→ Dataset records
==*==

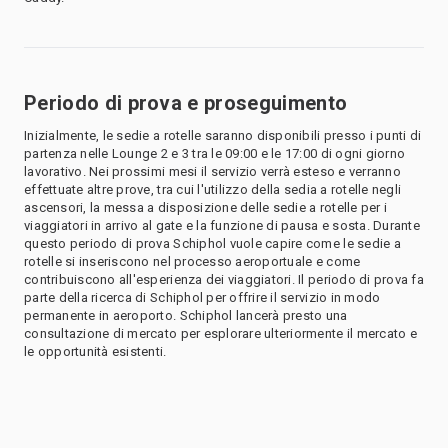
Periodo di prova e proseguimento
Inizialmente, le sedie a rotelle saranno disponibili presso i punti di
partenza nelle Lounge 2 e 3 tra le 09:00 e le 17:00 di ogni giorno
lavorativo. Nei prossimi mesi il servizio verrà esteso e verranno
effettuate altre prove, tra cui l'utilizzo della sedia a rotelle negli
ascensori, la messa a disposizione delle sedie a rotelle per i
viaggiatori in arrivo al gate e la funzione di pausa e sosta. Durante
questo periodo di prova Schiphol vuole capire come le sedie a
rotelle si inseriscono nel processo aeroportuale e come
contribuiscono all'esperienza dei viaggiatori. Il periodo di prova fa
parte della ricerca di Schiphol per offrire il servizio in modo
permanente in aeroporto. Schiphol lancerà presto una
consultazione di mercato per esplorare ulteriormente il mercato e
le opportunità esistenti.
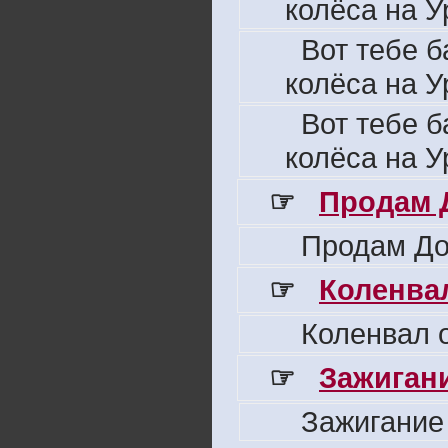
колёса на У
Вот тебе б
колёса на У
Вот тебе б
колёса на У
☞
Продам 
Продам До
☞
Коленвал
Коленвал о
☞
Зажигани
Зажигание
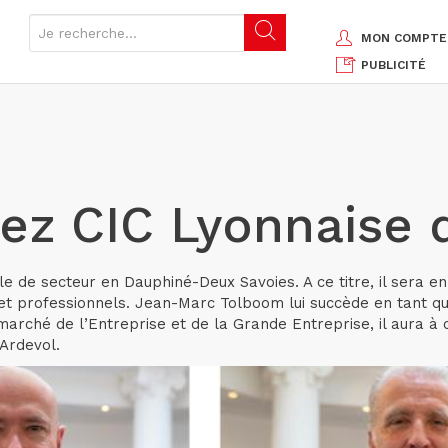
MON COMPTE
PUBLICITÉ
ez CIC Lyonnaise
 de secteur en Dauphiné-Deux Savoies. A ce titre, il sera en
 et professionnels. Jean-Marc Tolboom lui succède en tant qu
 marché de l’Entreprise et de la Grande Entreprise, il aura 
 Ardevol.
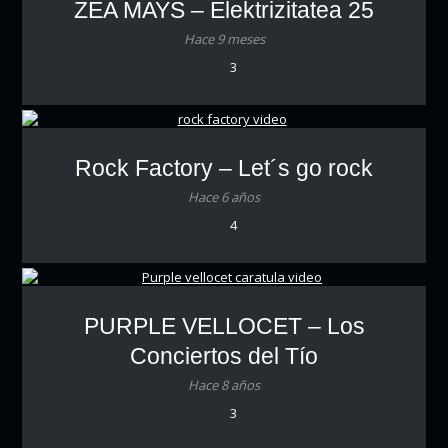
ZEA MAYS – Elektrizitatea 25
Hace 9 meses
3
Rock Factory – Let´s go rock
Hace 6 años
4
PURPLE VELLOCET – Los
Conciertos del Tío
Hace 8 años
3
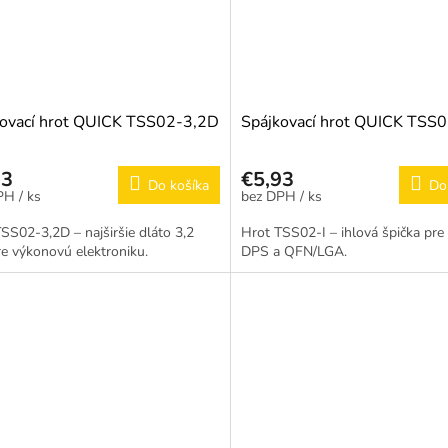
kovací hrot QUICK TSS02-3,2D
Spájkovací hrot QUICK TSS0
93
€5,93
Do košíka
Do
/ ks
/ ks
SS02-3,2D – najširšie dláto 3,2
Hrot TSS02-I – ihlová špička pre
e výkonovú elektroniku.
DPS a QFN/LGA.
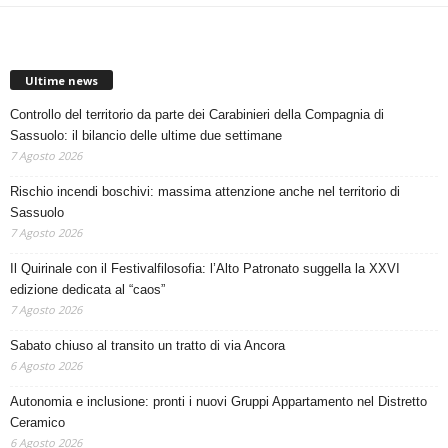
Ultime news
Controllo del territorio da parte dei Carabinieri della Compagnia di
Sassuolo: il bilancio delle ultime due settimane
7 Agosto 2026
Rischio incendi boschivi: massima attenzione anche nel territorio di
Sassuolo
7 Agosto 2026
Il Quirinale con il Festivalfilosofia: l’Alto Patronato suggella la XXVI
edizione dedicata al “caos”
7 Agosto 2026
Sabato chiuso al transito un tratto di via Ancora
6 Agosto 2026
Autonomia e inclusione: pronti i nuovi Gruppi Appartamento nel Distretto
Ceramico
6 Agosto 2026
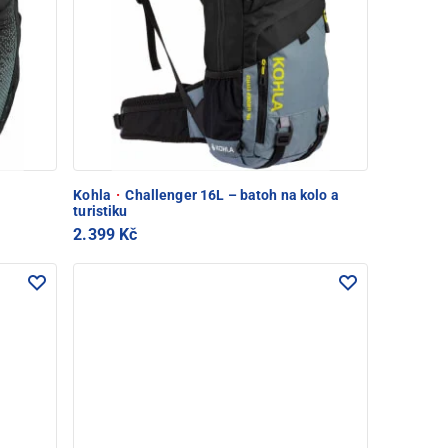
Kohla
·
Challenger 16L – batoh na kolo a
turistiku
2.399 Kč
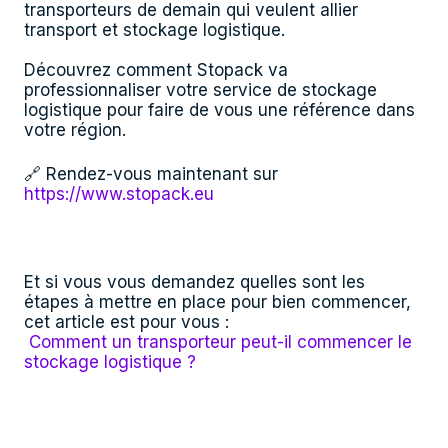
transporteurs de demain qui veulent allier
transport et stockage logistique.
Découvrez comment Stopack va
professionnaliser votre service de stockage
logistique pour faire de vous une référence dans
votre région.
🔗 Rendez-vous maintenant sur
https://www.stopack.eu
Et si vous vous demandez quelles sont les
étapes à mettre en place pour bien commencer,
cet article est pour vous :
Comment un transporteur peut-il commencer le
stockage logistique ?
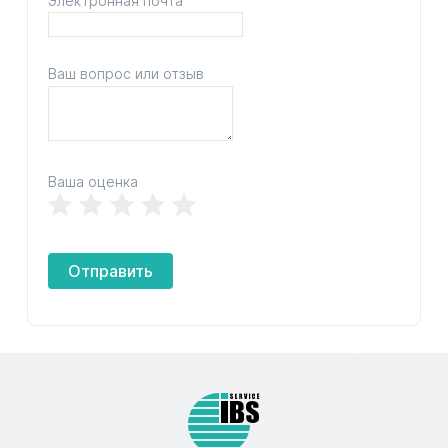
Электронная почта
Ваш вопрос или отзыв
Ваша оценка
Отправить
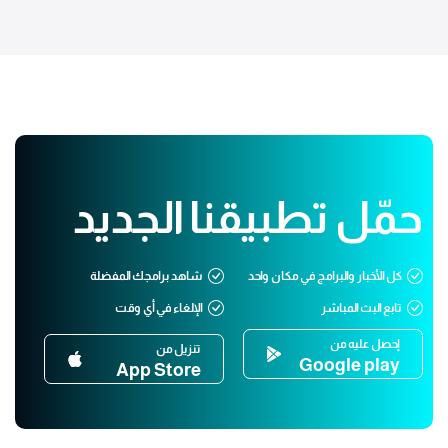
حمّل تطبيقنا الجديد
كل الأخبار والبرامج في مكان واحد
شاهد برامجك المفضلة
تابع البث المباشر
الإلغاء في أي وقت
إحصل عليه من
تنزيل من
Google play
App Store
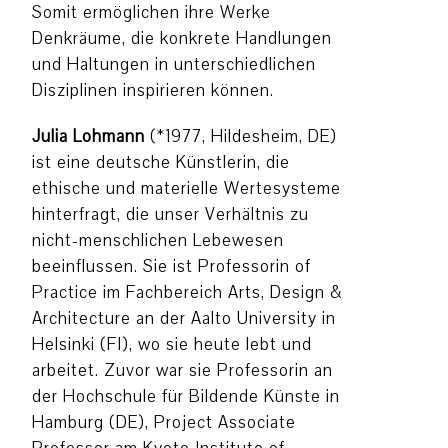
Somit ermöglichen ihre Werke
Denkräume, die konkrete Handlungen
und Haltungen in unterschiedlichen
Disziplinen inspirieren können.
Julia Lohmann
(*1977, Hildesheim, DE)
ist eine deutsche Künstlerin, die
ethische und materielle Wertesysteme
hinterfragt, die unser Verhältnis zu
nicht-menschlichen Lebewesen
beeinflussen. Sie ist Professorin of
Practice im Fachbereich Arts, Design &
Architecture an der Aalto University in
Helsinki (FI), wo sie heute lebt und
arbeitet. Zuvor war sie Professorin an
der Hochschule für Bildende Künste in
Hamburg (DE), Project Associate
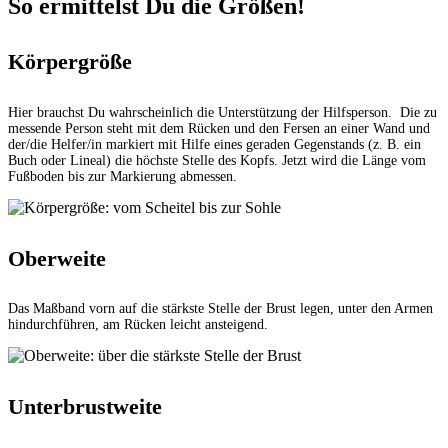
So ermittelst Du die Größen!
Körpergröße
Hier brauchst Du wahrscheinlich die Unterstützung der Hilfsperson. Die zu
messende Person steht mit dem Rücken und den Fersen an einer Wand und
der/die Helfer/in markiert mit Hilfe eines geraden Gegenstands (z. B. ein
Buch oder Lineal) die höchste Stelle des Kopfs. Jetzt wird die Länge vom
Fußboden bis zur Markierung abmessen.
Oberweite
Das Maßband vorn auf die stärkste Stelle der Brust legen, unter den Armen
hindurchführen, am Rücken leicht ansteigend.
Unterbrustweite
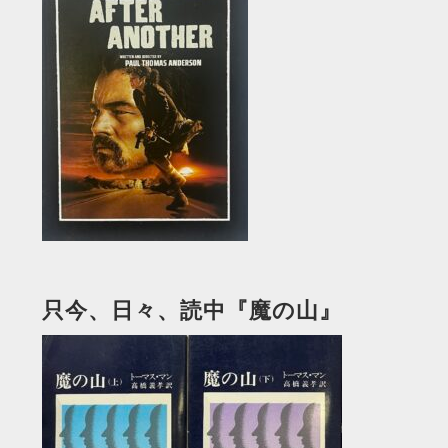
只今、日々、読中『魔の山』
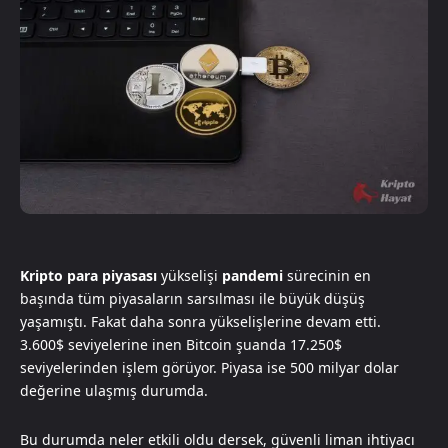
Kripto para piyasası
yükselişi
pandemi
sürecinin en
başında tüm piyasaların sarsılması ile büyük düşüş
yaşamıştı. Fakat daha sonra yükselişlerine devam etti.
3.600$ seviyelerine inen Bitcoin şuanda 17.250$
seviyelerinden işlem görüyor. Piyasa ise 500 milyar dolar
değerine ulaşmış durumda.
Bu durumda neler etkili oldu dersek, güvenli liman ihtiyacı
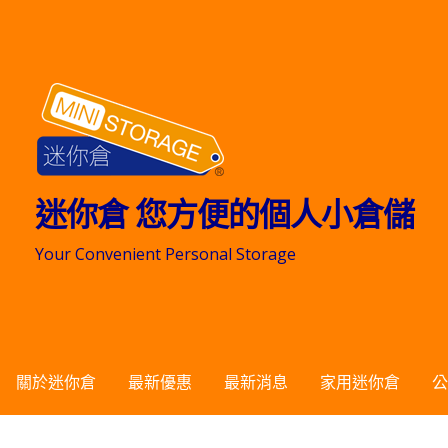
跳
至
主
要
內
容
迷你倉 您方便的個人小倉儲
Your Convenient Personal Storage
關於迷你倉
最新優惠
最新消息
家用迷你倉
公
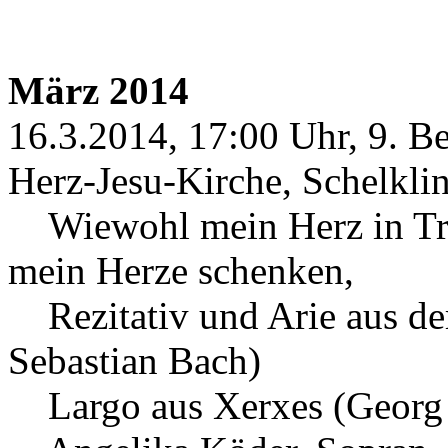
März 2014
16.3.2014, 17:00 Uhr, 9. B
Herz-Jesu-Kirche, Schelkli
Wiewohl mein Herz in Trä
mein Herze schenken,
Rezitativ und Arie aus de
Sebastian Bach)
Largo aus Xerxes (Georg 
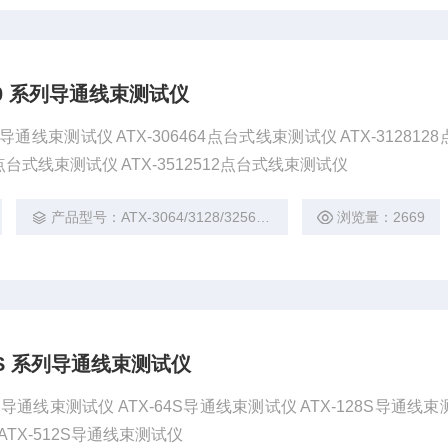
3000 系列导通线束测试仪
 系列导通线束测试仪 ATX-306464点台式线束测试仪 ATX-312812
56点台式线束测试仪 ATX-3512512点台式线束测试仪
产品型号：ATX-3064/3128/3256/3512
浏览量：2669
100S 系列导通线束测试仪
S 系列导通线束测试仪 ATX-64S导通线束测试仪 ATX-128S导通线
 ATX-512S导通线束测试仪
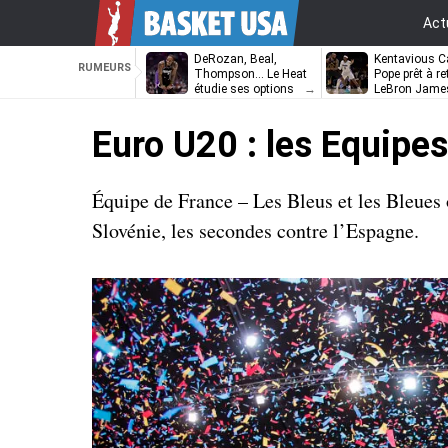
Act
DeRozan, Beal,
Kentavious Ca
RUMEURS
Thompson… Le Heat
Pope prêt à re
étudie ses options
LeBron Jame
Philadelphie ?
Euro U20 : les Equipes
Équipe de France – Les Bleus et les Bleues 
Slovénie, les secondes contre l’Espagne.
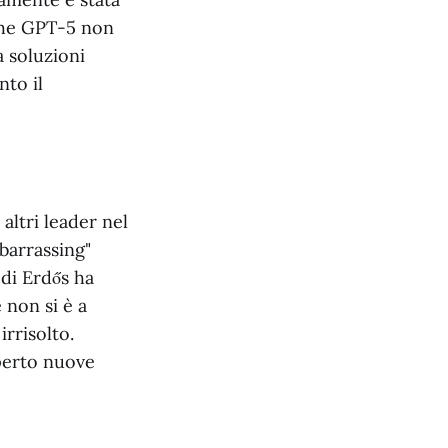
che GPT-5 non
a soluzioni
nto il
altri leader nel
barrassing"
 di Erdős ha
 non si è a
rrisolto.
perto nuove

==*==

In the data shown above, how many lines hold the string "stockage"? The answer is the number alone.

3